SHOULD WE ABOLISH THE SENATE?

Thee are several measures floating around Parliament on the future of the senate. To abolish it and reform it or simply to abolish it altogether. The Senate was conceived by the Fathers of Confederation as a sober second house to review legislation coming from the Commons. It is difficult to measure just how effectively the Senate does this.

There are several other knocks on the Senate: that it is a slumber chamber for superannuated party hacks (not altogether true), that it costs too much (70 million annually) for its work expenditure (it sits three days a week).

The Harper governmen’ts position is that the Senate must be reformed and if not it should be abolished. The government now has two bills in the hopper: one to restrict senate terms to eight years (senators can now sit until age 75), the other to provide for some popular consultation about senate appointments.

Polls show the Canadian public is luke-warm about the senate. A solid majority favours a national referendum on its future. A slight plurality (45 per cent) favour abolishing the senate against 41 per cent who would keep it as it is. On the matter of reform, 52 per cent would keep the senate if senators were elected.

As you would expect the idea of abolition is strongest in Quebec where 60 per cent would shut the senate down.

Would you favour a national referendum on the future of the senate?

Do you lean toward abolishing the senate or reforming it?

Do you think electing senators would be a good idea?

3 Comments »

  1. 1
    Chimera Says:

    Reform. And elected. Especially if Harper gets his way about restricting the terms to eight years — a measure I oppose.

    There is a purpose to the Senate, and we don’t really pay all that much attention to it. It has no flash, no sex appeal. But in a lot of ways, it can be considered to be another opposition party to the sitting government, and one with teeth. I suspect that this is the reason Harper wants to restrict terms. He’d like to be able to get rid of senators who block his pet legislation. Anyone with future dreams of being PM, and having unlimited power, will want the same thing.

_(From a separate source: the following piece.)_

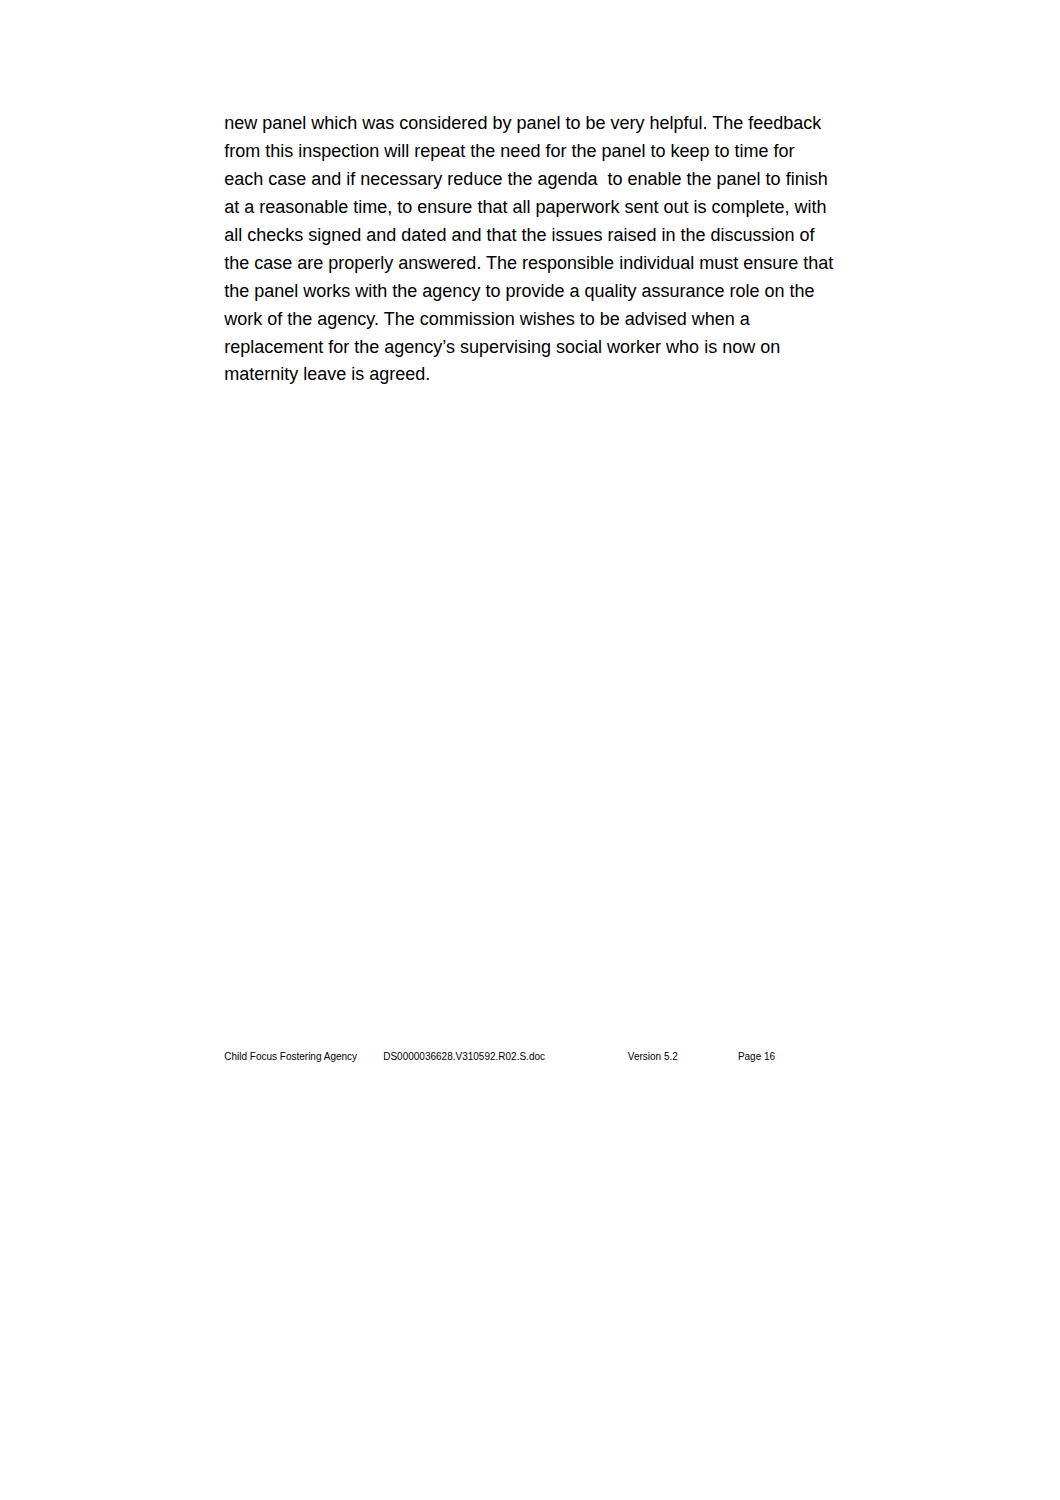new panel which was considered by panel to be very helpful. The feedback from this inspection will repeat the need for the panel to keep to time for each case and if necessary reduce the agenda to enable the panel to finish at a reasonable time, to ensure that all paperwork sent out is complete, with all checks signed and dated and that the issues raised in the discussion of the case are properly answered. The responsible individual must ensure that the panel works with the agency to provide a quality assurance role on the work of the agency. The commission wishes to be advised when a replacement for the agency’s supervising social worker who is now on maternity leave is agreed.
| Child Focus Fostering Agency | DS0000036628.V310592.R02.S.doc | Version 5.2 | Page 16 |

    I think it would be a good idea not only to elect the senate, but to do it in a year that does not include a governmental election. The two should never happen at the same time.

    Age limit? No. Some people stay very sharp mentally well into their eighties. Others never gain full use of their faculties at any age. An election will do the winnowing.

    Three days a week? I take it they’re actually working on related projects while they’re not sitting, not just taking long weekends?

  2. 2

    Chimera:

    I think you make a good case. It does give me some worry, though, that if we opt for two bodies that are both elected by the people there will be inherent conflict between them on legislation. If a money bill passed by the Commons was voted down in the elected senate, where does that leave us?

  3. 3
    Chimera Says:

    I would especially want an elected senate when it comes to money bills! As things are now, the government either rises or falls on confidence. With a senate taking a longer look, and maybe voting it down and sending it back to committee for a rewrite, we would not have to be stuck with the omnibus horrors that we now get.

    What would we get? Maybe we’d get a more responsible government. Maybe we’d get better bill writers. Maybe we’d get more thought put into proposed legislation.

    We sure can’t do worse than we have now.